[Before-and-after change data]

--------

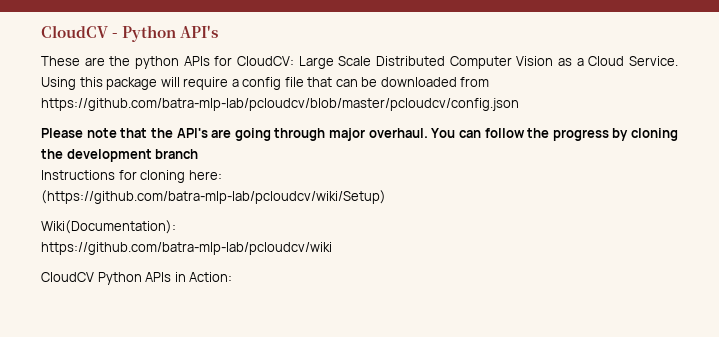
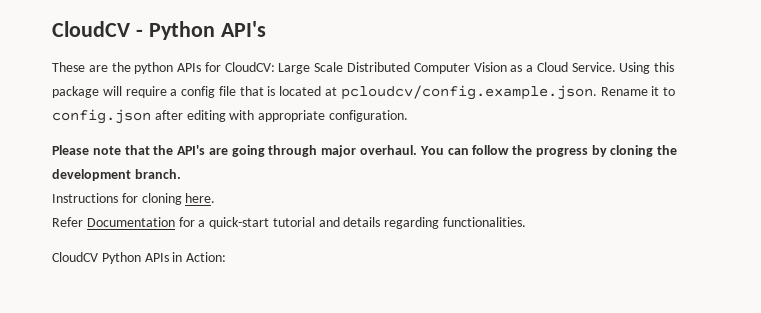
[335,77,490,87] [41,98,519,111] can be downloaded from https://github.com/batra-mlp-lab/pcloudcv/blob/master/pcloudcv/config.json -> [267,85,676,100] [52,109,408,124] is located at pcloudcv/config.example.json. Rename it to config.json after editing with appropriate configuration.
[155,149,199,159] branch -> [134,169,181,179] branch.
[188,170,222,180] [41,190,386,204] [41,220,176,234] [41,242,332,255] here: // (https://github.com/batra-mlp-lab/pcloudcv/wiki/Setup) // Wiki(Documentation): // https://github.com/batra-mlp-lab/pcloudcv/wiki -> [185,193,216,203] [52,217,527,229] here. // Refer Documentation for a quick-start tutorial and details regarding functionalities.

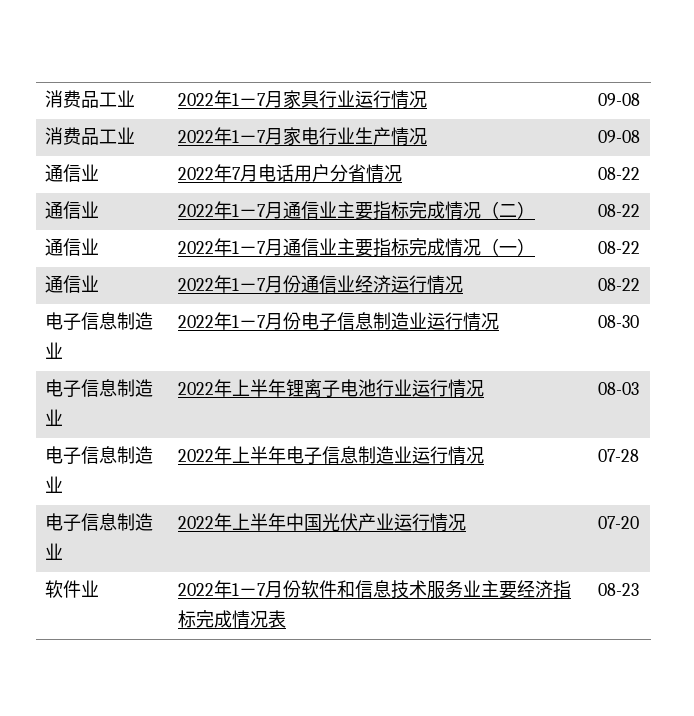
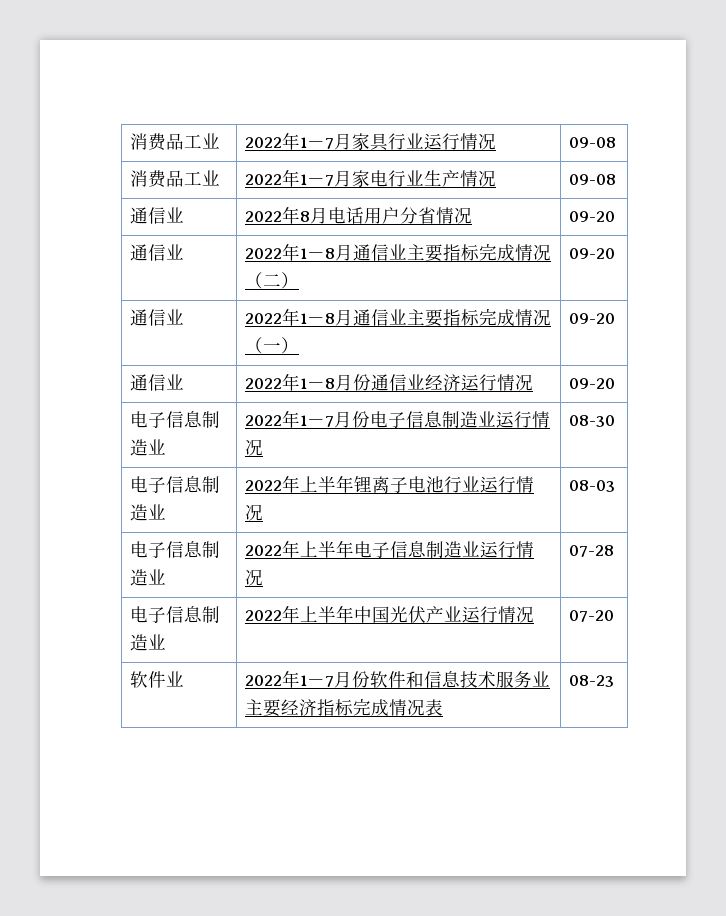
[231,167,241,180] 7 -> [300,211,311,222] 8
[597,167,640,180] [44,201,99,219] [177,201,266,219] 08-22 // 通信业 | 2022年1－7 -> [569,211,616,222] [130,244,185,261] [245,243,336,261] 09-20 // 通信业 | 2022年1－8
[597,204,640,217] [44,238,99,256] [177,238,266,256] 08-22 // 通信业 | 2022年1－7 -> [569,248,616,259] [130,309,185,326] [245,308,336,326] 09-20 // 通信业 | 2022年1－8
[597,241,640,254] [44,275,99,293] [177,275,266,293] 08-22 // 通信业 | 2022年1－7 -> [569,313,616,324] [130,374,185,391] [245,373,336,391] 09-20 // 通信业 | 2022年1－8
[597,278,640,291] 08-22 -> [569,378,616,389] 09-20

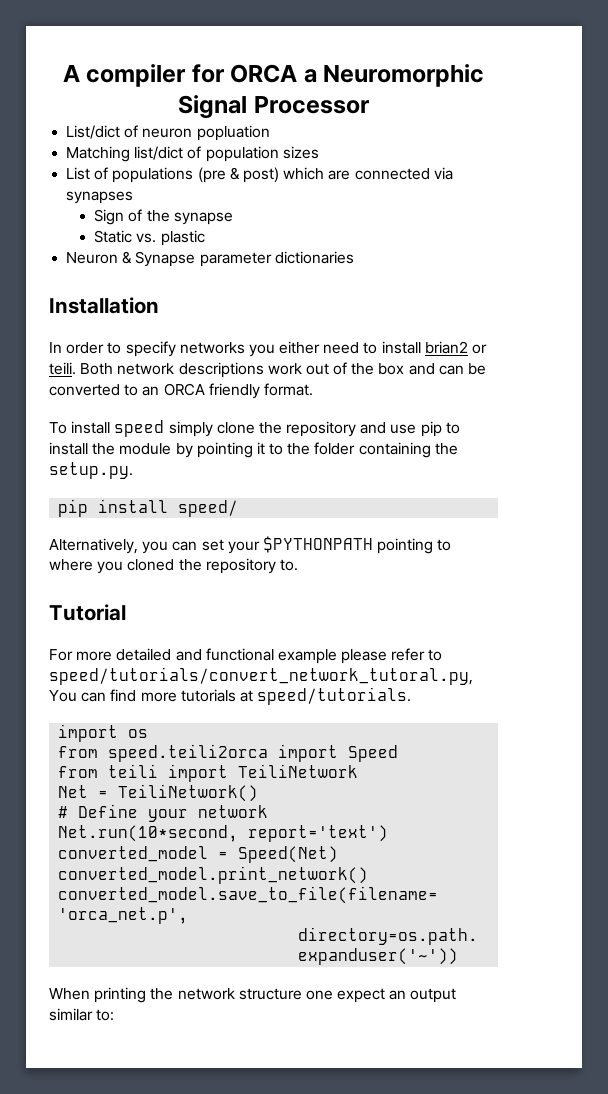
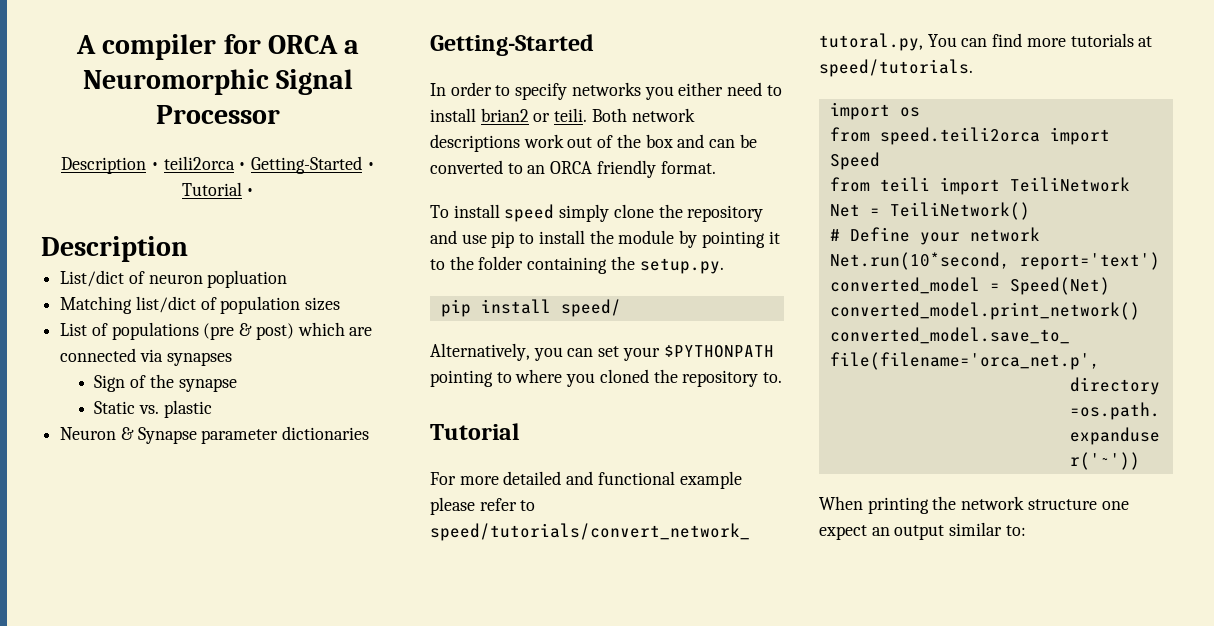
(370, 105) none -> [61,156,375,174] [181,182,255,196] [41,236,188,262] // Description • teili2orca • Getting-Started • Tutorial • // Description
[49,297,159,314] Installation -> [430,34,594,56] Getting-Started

--------

▶ What is being asked:
Each record above should be restated word for word. The pictures should not appear.

▶ Result:
[335,77,490,87] [41,98,519,111] can be downloaded from https://github.com/batra-mlp-lab/pcloudcv/blob/master/pcloudcv/config.json -> [267,85,676,100] [52,109,408,124] is located at pcloudcv/config.example.json. Rename it to config.json after editing with appropriate configuration.
[155,149,199,159] branch -> [134,169,181,179] branch.
[188,170,222,180] [41,190,386,204] [41,220,176,234] [41,242,332,255] here: // (https://github.com/batra-mlp-lab/pcloudcv/wiki/Setup) // Wiki(Documentation): // https://github.com/batra-mlp-lab/pcloudcv/wiki -> [185,193,216,203] [52,217,527,229] here. // Refer Documentation for a quick-start tutorial and details regarding functionalities.

[231,167,241,180] 7 -> [300,211,311,222] 8
[597,167,640,180] [44,201,99,219] [177,201,266,219] 08-22 // 通信业 | 2022年1－7 -> [569,211,616,222] [130,244,185,261] [245,243,336,261] 09-20 // 通信业 | 2022年1－8
[597,204,640,217] [44,238,99,256] [177,238,266,256] 08-22 // 通信业 | 2022年1－7 -> [569,248,616,259] [130,309,185,326] [245,308,336,326] 09-20 // 通信业 | 2022年1－8
[597,241,640,254] [44,275,99,293] [177,275,266,293] 08-22 // 通信业 | 2022年1－7 -> [569,313,616,324] [130,374,185,391] [245,373,336,391] 09-20 // 通信业 | 2022年1－8
[597,278,640,291] 08-22 -> [569,378,616,389] 09-20

(370, 105) none -> [61,156,375,174] [181,182,255,196] [41,236,188,262] // Description • teili2orca • Getting-Started • Tutorial • // Description
[49,297,159,314] Installation -> [430,34,594,56] Getting-Started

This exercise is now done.